> Problem
All entries below must be given again exactly as they stand.
++++ Provided entries
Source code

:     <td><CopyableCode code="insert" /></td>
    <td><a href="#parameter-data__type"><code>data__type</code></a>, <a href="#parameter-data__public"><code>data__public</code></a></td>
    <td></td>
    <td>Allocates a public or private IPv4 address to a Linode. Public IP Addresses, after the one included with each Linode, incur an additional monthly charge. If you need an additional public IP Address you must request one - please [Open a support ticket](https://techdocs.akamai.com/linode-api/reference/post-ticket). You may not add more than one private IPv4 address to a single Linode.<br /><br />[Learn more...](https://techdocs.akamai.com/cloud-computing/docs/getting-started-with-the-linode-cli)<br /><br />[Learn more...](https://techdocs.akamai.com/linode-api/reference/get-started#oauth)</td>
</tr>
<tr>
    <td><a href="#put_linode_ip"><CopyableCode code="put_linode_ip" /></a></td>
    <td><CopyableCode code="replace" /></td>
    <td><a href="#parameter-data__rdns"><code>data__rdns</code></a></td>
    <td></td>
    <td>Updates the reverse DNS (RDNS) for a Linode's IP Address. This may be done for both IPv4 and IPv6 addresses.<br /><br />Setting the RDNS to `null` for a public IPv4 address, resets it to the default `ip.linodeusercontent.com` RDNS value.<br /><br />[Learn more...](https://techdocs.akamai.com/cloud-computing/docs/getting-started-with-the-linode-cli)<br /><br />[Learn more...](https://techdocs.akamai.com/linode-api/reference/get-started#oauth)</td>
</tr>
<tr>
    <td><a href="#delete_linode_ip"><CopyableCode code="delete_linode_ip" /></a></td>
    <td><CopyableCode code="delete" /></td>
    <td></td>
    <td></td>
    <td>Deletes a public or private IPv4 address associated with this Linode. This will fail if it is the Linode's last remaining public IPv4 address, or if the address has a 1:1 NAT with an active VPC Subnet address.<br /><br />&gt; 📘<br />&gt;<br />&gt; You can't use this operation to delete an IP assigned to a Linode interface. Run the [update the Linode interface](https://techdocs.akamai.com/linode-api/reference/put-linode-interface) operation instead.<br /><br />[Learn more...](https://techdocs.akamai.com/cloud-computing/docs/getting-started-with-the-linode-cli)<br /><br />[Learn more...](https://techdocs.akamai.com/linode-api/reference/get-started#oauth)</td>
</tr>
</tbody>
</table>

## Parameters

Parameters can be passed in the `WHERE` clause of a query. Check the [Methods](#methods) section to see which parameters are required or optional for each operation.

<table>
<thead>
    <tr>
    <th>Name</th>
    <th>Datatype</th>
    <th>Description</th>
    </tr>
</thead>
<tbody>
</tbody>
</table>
++++++++
> Response for this exercise
Source code

:     <td><CopyableCode code="insert" /></td>
    <td><a href="#parameter-data__type"><code>data__type</code></a>, <a href="#parameter-data__public"><code>data__public</code></a></td>
    <td></td>
    <td>Allocates a public or private IPv4 address to a Linode. Public IP Addresses, after the one included with each Linode, incur an additional monthly charge. If you need an additional public IP Address you must request one - please [Open a support ticket](https://techdocs.akamai.com/linode-api/reference/post-ticket). You may not add more than one private IPv4 address to a single Linode.<br /><br />[Learn more...](https://techdocs.akamai.com/cloud-computing/docs/getting-started-with-the-linode-cli)<br /><br />[Learn more...](https://techdocs.akamai.com/linode-api/reference/get-started#oauth)</td>
</tr>
<tr>
    <td><a href="#put_linode_ip"><CopyableCode code="put_linode_ip" /></a></td>
    <td><CopyableCode code="replace" /></td>
    <td><a href="#parameter-data__rdns"><code>data__rdns</code></a></td>
    <td></td>
    <td>Updates the reverse DNS (RDNS) for a Linode's IP Address. This may be done for both IPv4 and IPv6 addresses.<br /><br />Setting the RDNS to `null` for a public IPv4 address, resets it to the default `ip.linodeusercontent.com` RDNS value.<br /><br />[Learn more...](https://techdocs.akamai.com/cloud-computing/docs/getting-started-with-the-linode-cli)<br /><br />[Learn more...](https://techdocs.akamai.com/linode-api/reference/get-started#oauth)</td>
</tr>
<tr>
    <td><a href="#delete_linode_ip"><CopyableCode code="delete_linode_ip" /></a></td>
    <td><CopyableCode code="delete" /></td>
    <td></td>
    <td></td>
    <td>Deletes a public or private IPv4 address associated with this Linode. This will fail if it is the Linode's last remaining public IPv4 address, or if the address has a 1:1 NAT with an active VPC Subnet address.<br /><br />&gt; 📘<br />&gt;<br />&gt; You can't use this operation to delete an IP assigned to a Linode interface. Run the [update the Linode interface](https://techdocs.akamai.com/linode-api/reference/put-linode-interface) operation instead.<br /><br />[Learn more...](https://techdocs.akamai.com/cloud-computing/docs/getting-started-with-the-linode-cli)<br /><br />[Learn more...](https://techdocs.akamai.com/linode-api/reference/get-started#oauth)</td>
</tr>
</tbody>
</table>

## Parameters

Parameters can be passed in the `WHERE` clause of a query. Check the [Methods](#methods) section to see which parameters are required or optional for each operation.

<table>
<thead>
    <tr>
    <th>Name</th>
    <th>Datatype</th>
    <th>Description</th>
    </tr>
</thead>
<tbody>
</tbody>
</table>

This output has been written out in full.